Pour cet enseignement, il n’est pas nécessaire de se livrer à un bourrage de cranes. Tous les jeunes savent que les jeux collectifs nécessitent des règles. Penalties, cartons rouges , jaunes, exclusion temporaire rythment les matchs de football ou de rugby. Ce dernier très violent, répond à des règles d’une extrême complexité afin que le jeu ne dégénère pas.
Il s’agit de donner aux élèves les outils généraux qui permettent la mise en application d’une règle (morale?) fondamentale : »Ne fais pas à autrui ce que tu ne voudrais pas qu’il te fasse. »
Quel avenir pour les règles sans sanction?
Le droit international des droits de l’Homme donne une image de ce qu’est une liste impressionnante de droits qu’aucune sanction ou presque n’est en mesure de sanctionner.Certes, les choses évoluent : la création de tribunaux pénaux internationaux, de la Cour pénale internationale ont permis enfin de sanctionner des crimes de guerre notamment en ex-Yougoslavie. C’est un début.
L’ONU vient d’adopter le 15 Mars 2013 une Résolution qui : »demande aux Etats de condamner avec force toutes formes de violences contre les femmes et les filles et de s’abstenir d’invoquer toute coutume, tradition ou considération religieuse pour se soustraire à leur obligation de mettre fin à cette violence. »

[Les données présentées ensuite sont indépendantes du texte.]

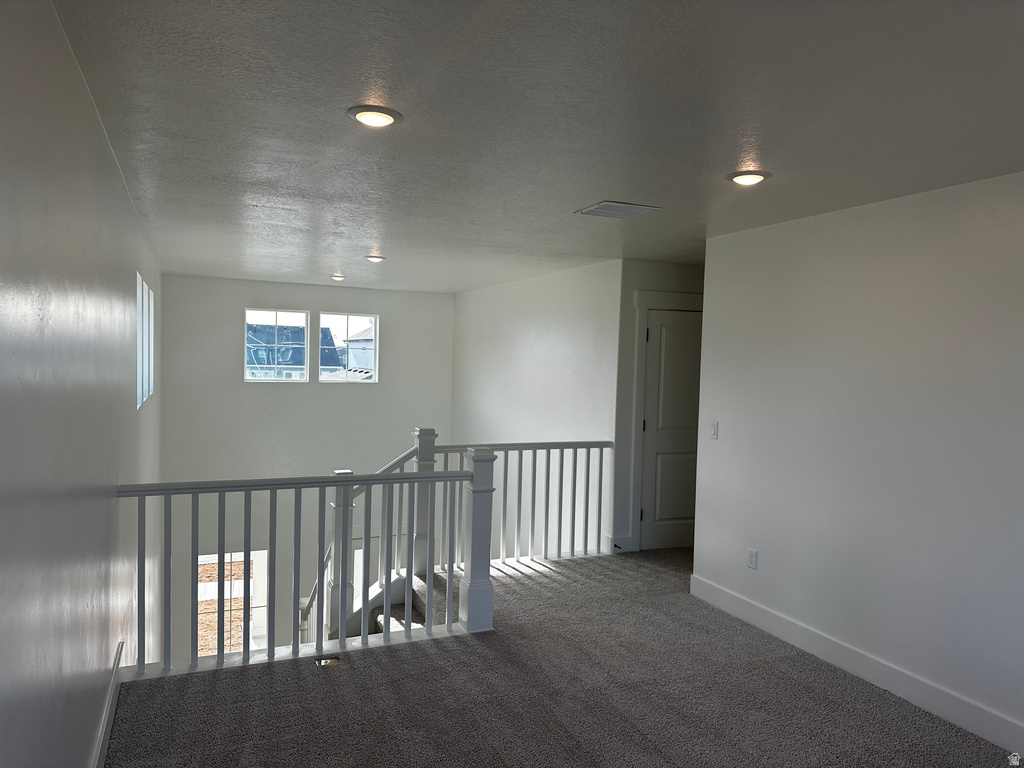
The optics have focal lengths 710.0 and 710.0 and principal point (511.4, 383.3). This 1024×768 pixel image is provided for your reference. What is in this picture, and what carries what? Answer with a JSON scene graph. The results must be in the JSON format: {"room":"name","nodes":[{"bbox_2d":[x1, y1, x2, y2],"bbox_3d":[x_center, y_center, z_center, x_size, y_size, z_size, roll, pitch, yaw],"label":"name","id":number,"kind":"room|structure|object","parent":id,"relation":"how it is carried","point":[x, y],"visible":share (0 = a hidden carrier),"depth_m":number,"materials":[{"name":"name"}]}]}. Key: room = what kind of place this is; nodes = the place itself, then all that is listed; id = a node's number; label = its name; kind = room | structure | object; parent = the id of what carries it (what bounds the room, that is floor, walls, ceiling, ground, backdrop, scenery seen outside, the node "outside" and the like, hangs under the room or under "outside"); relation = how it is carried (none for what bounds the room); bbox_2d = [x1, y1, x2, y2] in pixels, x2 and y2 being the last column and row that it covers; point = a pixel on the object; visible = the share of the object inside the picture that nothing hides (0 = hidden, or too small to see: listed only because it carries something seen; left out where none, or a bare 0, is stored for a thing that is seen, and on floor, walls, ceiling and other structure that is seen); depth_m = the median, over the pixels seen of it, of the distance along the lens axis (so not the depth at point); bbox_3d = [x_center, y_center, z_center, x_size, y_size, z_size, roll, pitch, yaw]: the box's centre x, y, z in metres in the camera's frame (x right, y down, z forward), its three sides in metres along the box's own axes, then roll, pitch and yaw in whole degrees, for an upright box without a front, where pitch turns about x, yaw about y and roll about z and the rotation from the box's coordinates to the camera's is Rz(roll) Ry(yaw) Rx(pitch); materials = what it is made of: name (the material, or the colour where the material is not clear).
{"room":"hallway","nodes":[
{"label":"hallway","id":0,"kind":"room"},
{"bbox_2d":[0,0,162,767],"bbox_3d":[-1.854,1.178,3.202,0.158,4.407,9.622,0,3,-24],"label":"left wall","id":1,"kind":"structure","parent":0,"point":[104,155],"depth_m":1.94,"materials":[{"name":"paint"}]},
{"bbox_2d":[90,638,124,767],"bbox_3d":[-1.197,1.428,1.886,0.019,0.143,5.194,0,3,-24],"label":"left baseboard","id":2,"kind":"structure","parent":1,"relation":"attached to","point":[113,687],"depth_m":2.88,"materials":[{"name":"white paint"}]},
{"bbox_2d":[136,271,154,408],"bbox_3d":[-2.683,-0.298,5.059,0.129,0.890,1.340,0,3,-24],"label":"window","id":3,"kind":"structure","parent":1,"relation":"in","point":[140,313],"depth_m":5.17,"materials":[{"name":"white"}]},
{"bbox_2d":[157,273,455,663],"bbox_3d":[-2.416,1.654,9.009,3.654,5.757,0.169,0,3,-24],"label":"back wall","id":4,"kind":"structure","parent":0,"point":[238,384],"depth_m":8.66,"materials":[{"name":"paint"}]},
{"bbox_2d":[198,550,268,654],"bbox_3d":[-3.533,2.857,8.853,0.935,1.567,0.109,0,3,-24],"label":"lower window","id":5,"kind":"structure","parent":4,"relation":"in","point":[202,556],"depth_m":8.86,"materials":[{"name":"glass"}]},
{"bbox_2d":[243,309,309,382],"bbox_3d":[-2.998,-0.472,9.023,0.786,0.933,0.084,0,3,-24],"label":"window","id":6,"kind":"structure","parent":4,"relation":"in","point":[251,345],"depth_m":9.01,"materials":[{"name":"clear glass"}]},
{"bbox_2d":[318,312,376,383],"bbox_3d":[-2.153,-0.459,9.352,0.765,0.943,0.081,0,3,-24],"label":"window","id":7,"kind":"structure","parent":4,"relation":"in","point":[325,315],"depth_m":9.36,"materials":[{"name":"clear glass"}]},
{"bbox_2d":[50,0,1023,290],"bbox_3d":[0.448,-1.044,4.246,4.577,0.123,9.123,0,3,-24],"label":"ceiling","id":8,"kind":"structure","parent":0,"point":[586,192],"depth_m":2.44,"materials":[{"name":"grey paint"}]},
{"bbox_2d":[330,273,344,280],"bbox_3d":[-1.899,-1.174,7.795,0.175,0.055,0.174,0,3,-24],"label":"recessed light","id":9,"kind":"object","parent":8,"relation":"in","point":[336,276],"visible":0.99,"depth_m":7.75,"materials":[{"name":"white plastic"}]},
{"bbox_2d":[347,105,401,127],"bbox_3d":[-0.482,-0.935,2.491,0.189,0.022,0.190,0,3,-24],"label":"recessed light","id":10,"kind":"object","parent":8,"relation":"in","point":[376,121],"visible":0.99,"depth_m":2.46,"materials":[{"name":"white plastic"}]},
{"bbox_2d":[365,254,385,262],"bbox_3d":[-1.185,-1.091,6.188,0.182,0.040,0.181,0,3,-24],"label":"recessed light","id":11,"kind":"object","parent":8,"relation":"in","point":[376,259],"visible":0.99,"depth_m":6.14,"materials":[{"name":"white plastic"}]},
{"bbox_2d":[575,201,658,218],"bbox_3d":[0.575,-0.956,3.931,0.337,0.015,0.335,0,3,-24],"label":"ceiling vent","id":12,"kind":"object","parent":8,"relation":"in","point":[601,207],"visible":0.99,"depth_m":3.89,"materials":[{"name":"metal"}]},
{"bbox_2d":[726,169,770,185],"bbox_3d":[1.057,-0.921,3.178,0.193,0.027,0.193,0,3,-24],"label":"recessed light","id":13,"kind":"object","parent":8,"relation":"in","point":[757,175],"visible":0.98,"depth_m":3.14,"materials":[{"name":"white plastic"}]},
{"bbox_2d":[452,260,623,559],"bbox_3d":[0.040,1.287,7.797,0.143,4.837,4.170,0,3,-24],"label":"stairwell wall","id":14,"kind":"structure","parent":0,"point":[560,328],"depth_m":7.09,"materials":[{"name":"white paint"}]},
{"bbox_2d":[108,546,1020,767],"bbox_3d":[0.976,1.653,3.109,5.181,0.287,6.705,0,3,-24],"label":"carpet floor","id":15,"kind":"structure","parent":0,"point":[215,680],"depth_m":3.33,"materials":[{"name":"carpet"}]},
{"bbox_2d":[119,448,491,679],"bbox_3d":[-1.051,0.892,3.738,1.955,1.049,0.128,0,3,-24],"label":"stair railing","id":16,"kind":"object","parent":15,"relation":"on","point":[420,480],"visible":0.85,"depth_m":3.75,"materials":[{"name":"white wood"}]},
{"bbox_2d":[313,656,340,666],"bbox_3d":[-0.954,1.454,3.657,0.147,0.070,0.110,0,3,-24],"label":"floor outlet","id":17,"kind":"object","parent":15,"relation":"in","point":[331,661],"visible":0.6,"depth_m":3.65,"materials":[{"name":"gold metal"}]},
{"bbox_2d":[300,568,458,651],"bbox_3d":[-1.160,2.093,4.999,2.762,1.988,2.239,0,3,-24],"label":"staircase","id":18,"kind":"structure","parent":15,"relation":"attached to","point":[380,627],"depth_m":5.35,"materials":[{"name":"carpet"}]},
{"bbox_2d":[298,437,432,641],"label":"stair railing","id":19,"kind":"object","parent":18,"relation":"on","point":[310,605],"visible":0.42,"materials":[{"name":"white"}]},
{"bbox_2d":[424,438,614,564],"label":"back railing","id":20,"kind":"object","parent":15,"relation":"on","point":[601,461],"visible":0.67,"depth_m":5.76,"materials":[{"name":"white wood"}]},
{"bbox_2d":[612,260,703,554],"bbox_3d":[1.471,0.192,6.098,1.203,2.453,0.141,0,3,-24],"label":"hallway wall","id":21,"kind":"structure","parent":0,"point":[649,278],"depth_m":5.83,"materials":[{"name":"grey paint"}]},
{"bbox_2d":[604,535,635,552],"bbox_3d":[0.893,1.326,5.883,0.225,0.137,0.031,0,3,-24],"label":"baseboard","id":22,"kind":"structure","parent":21,"relation":"attached to","point":[626,538],"depth_m":5.86,"materials":[{"name":"white paint"}]},
{"bbox_2d":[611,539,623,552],"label":"door stop","id":23,"kind":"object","parent":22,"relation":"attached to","point":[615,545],"visible":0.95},
{"bbox_2d":[629,290,702,548],"bbox_3d":[1.491,0.316,6.027,1.001,2.181,0.066,0,3,-24],"label":"door frame","id":24,"kind":"structure","parent":21,"relation":"attached to","point":[641,304],"depth_m":5.88,"materials":[{"name":"white paint"}]},
{"bbox_2d":[640,309,701,555],"bbox_3d":[1.513,0.409,6.025,0.784,2.012,0.097,0,3,-24],"label":"door","id":25,"kind":"structure","parent":21,"relation":"in","point":[690,330],"depth_m":5.98,"materials":[{"name":"white paint"}]},
{"bbox_2d":[691,171,1023,751],"bbox_3d":[2.241,0.353,2.753,0.137,2.457,4.626,0,3,-24],"label":"right wall","id":26,"kind":"structure","parent":0,"point":[719,442],"depth_m":3.52,"materials":[{"name":"white paint"}]},
{"bbox_2d":[709,421,718,439],"bbox_3d":[1.330,0.310,4.677,0.013,0.116,0.072,0,3,-24],"label":"light switch","id":27,"kind":"object","parent":26,"relation":"attached to","point":[713,427],"visible":0.97,"depth_m":4.67,"materials":[{"name":"white plastic"}]},
{"bbox_2d":[747,548,757,569],"bbox_3d":[1.469,1.070,4.338,0.009,0.117,0.072,0,3,-24],"label":"wall socket","id":28,"kind":"object","parent":26,"relation":"attached to","point":[753,558],"visible":0.98,"depth_m":4.33,"materials":[{"name":"white plastic"}]},
{"bbox_2d":[687,572,1023,757],"bbox_3d":[2.110,1.479,2.861,0.016,0.137,4.453,0,3,-24],"label":"baseboard","id":29,"kind":"structure","parent":26,"relation":"attached to","point":[757,609],"depth_m":3.52,"materials":[{"name":"white paint"}]},
{"label":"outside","id":30,"kind":"structure","parent":0,"visible":0},
{"bbox_2d":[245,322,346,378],"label":"neighboring house","id":31,"kind":"structure","parent":30,"point":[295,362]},
{"bbox_2d":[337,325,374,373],"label":"neighboring house","id":32,"kind":"structure","parent":30,"point":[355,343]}
]}

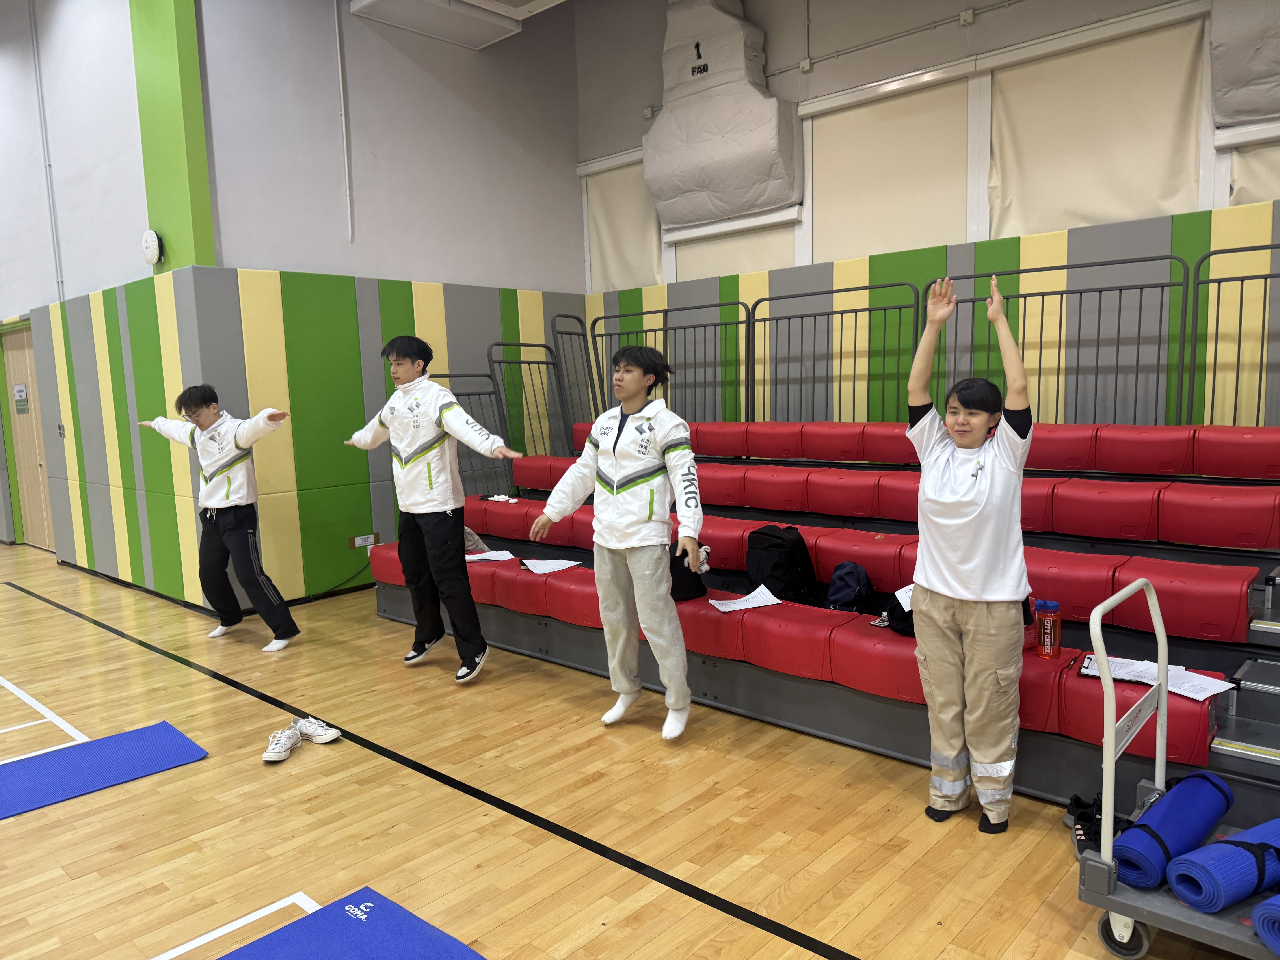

Cette résolution est un premier pas important. Mais qui assurera l’application de cette résolution ? S’il faut attendre le changement des mentalités, bien sûr fondamental, ce sera long. Seules des sanctions sévères dans les Etats concernés pourront permettre d’avancer.
Pour conclure provisoirement
On assiste à une perte de repères communs chez certains jeunes.La montée du communautarisme ou de l’ethnicité d’un côté et de l’individualisme de l’autre en sont l’une des causes. L’entre-soi renvoie aux valeurs de SON groupe (parfois sauvages) et non aux valeurs communes de l’Humanité que sont la liberté, l’égalité, la sûreté. L’effacement du projet collectif au profit de projets individuels ou claniques, bénéficie aux plus forts contrairement aux règles de droit.
Le droit est parfois rejeté en bloc comme un instrument de coercition. C’est justement en s’appropriant le droit, en faisant sa connaissance, que les citoyens pourront devenir acteurs d’un processus d’élaboration, de vérification de son application mais aussi de critique voire dans des cas rares de désobéissance à des lois injustes.Et cet apprentissage doit commencer à l’école.